MATERIAL FOR THE TASK: Begin

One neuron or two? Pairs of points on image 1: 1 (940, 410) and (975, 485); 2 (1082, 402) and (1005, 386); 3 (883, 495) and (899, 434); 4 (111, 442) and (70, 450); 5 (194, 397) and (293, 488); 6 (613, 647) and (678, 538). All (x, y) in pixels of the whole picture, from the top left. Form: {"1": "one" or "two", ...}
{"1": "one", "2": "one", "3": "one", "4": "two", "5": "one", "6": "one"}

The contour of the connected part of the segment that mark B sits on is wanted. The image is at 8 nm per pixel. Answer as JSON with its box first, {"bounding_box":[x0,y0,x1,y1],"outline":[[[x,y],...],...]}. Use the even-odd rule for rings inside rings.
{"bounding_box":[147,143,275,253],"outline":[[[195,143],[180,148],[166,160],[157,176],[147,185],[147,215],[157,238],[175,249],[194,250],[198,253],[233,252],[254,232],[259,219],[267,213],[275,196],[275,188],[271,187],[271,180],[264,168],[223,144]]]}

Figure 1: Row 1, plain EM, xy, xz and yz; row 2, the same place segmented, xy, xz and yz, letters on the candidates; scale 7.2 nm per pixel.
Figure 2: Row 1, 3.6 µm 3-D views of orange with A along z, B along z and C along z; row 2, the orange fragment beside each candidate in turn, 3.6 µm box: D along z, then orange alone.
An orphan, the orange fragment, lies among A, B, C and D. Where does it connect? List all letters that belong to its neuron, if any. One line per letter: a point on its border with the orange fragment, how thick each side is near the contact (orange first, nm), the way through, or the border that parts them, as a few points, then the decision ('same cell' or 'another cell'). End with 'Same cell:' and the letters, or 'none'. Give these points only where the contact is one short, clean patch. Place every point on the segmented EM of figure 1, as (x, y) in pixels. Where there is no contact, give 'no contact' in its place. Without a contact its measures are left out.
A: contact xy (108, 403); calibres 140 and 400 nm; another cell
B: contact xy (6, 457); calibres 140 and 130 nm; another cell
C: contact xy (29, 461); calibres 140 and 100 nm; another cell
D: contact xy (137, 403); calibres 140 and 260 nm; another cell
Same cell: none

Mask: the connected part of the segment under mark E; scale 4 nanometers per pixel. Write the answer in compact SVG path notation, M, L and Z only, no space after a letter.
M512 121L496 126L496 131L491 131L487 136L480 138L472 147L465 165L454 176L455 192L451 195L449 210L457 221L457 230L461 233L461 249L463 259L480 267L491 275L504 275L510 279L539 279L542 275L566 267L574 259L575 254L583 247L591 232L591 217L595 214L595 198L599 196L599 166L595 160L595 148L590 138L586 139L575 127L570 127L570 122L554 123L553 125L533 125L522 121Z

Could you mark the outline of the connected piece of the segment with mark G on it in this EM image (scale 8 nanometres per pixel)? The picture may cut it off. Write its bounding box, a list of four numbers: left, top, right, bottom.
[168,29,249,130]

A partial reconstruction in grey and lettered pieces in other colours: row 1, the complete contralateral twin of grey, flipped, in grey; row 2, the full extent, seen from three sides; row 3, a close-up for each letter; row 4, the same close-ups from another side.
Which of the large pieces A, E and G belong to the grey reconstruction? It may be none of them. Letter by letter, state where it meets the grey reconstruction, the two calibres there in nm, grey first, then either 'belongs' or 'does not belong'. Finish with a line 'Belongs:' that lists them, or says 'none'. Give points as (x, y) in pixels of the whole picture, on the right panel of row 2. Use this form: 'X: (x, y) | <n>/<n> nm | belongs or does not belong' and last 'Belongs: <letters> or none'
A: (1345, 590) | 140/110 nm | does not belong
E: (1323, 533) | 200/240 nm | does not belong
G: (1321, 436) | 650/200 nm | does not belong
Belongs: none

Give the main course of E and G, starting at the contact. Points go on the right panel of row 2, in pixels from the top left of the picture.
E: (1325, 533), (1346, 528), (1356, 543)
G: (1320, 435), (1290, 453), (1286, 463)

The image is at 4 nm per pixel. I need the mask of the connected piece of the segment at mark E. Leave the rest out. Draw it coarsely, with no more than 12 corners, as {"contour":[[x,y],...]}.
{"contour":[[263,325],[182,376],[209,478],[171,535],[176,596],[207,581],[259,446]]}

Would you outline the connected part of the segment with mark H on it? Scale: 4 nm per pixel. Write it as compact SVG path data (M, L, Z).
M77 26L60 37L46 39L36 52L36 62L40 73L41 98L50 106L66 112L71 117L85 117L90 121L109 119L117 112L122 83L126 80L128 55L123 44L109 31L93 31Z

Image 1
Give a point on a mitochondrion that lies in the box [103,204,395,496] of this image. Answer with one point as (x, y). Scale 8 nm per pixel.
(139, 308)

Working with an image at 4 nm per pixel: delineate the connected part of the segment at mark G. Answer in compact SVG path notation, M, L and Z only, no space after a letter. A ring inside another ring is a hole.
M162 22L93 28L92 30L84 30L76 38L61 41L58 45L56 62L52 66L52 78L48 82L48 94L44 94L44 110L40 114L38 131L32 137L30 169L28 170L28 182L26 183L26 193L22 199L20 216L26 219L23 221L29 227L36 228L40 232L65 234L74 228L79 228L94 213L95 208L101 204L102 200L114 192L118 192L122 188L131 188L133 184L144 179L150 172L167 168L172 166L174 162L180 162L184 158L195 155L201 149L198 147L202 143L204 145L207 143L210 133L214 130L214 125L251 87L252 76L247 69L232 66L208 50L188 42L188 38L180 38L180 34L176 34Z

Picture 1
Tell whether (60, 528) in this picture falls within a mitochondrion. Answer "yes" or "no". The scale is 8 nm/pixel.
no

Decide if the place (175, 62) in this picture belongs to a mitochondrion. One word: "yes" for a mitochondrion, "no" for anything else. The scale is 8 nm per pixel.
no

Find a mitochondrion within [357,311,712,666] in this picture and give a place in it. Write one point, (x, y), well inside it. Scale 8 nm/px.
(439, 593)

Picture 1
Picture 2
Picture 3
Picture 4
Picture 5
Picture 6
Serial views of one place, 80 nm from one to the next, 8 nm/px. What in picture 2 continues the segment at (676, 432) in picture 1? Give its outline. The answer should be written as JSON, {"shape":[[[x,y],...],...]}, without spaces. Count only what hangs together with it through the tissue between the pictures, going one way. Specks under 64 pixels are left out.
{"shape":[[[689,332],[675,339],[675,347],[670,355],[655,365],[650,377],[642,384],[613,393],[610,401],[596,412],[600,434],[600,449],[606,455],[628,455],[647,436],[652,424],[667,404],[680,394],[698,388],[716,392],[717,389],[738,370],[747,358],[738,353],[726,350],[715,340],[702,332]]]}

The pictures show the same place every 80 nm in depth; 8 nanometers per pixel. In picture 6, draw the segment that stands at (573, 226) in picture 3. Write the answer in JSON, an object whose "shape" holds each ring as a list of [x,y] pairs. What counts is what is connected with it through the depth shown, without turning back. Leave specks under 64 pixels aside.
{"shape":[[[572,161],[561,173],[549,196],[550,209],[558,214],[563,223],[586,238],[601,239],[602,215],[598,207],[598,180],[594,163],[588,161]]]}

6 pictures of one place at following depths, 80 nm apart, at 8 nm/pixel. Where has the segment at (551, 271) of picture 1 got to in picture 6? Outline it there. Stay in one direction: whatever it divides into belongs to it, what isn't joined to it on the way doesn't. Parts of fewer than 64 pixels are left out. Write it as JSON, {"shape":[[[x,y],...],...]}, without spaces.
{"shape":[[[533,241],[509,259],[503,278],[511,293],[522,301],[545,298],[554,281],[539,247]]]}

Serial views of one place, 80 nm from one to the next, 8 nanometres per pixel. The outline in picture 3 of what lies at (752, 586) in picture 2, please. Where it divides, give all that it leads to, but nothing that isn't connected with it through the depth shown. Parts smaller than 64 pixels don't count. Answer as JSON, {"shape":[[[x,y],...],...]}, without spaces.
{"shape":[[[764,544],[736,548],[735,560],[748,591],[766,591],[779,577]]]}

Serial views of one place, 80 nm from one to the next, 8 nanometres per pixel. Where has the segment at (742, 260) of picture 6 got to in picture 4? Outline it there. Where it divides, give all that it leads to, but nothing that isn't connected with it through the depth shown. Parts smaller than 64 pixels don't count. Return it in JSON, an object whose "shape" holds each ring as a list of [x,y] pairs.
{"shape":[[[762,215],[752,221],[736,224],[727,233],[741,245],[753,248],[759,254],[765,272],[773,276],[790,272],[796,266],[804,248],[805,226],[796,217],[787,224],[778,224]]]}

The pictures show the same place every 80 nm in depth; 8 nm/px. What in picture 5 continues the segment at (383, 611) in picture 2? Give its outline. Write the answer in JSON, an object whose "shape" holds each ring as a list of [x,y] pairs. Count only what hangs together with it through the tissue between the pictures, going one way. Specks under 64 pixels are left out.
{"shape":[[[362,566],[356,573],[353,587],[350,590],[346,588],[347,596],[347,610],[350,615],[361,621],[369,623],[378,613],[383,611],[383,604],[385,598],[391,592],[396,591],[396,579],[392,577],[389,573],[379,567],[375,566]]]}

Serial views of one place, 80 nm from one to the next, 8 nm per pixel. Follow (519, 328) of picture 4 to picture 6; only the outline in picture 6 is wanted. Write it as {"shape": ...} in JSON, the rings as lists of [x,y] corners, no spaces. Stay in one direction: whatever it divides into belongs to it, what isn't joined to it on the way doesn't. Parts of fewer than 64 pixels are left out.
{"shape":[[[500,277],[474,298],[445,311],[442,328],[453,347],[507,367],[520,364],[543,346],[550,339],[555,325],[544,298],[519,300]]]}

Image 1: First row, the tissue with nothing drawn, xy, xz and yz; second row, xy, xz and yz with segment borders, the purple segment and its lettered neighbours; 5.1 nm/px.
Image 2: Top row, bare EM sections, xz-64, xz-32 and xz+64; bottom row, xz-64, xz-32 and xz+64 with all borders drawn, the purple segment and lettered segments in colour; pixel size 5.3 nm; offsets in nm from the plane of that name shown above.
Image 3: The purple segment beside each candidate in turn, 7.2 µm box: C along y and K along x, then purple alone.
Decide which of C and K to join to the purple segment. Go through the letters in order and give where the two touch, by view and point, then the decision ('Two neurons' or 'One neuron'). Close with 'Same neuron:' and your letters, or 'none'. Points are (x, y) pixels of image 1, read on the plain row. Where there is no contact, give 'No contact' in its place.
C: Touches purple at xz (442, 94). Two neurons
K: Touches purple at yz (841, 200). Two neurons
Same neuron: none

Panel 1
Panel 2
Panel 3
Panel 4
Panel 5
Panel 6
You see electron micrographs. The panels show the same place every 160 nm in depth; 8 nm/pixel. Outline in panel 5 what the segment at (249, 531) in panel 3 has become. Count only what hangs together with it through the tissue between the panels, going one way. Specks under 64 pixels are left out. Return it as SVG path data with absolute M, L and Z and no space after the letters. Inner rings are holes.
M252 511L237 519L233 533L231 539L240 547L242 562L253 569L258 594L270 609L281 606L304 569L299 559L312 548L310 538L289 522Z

MATERIAL FOR THE TASK: End

> **ASSIGNMENT**
Search the listing above for the string "beside". Copy every line that contains it.

> **ANSWER**
Figure 2: Row 1, 3.6 µm 3-D views of orange with A along z, B along z and C along z; row 2, the orange fragment beside each candidate in turn, 3.6 µm box: D along z, then orange alone.
Image 3: The purple segment beside each candidate in turn, 7.2 µm box: C along y and K along x, then purple alone.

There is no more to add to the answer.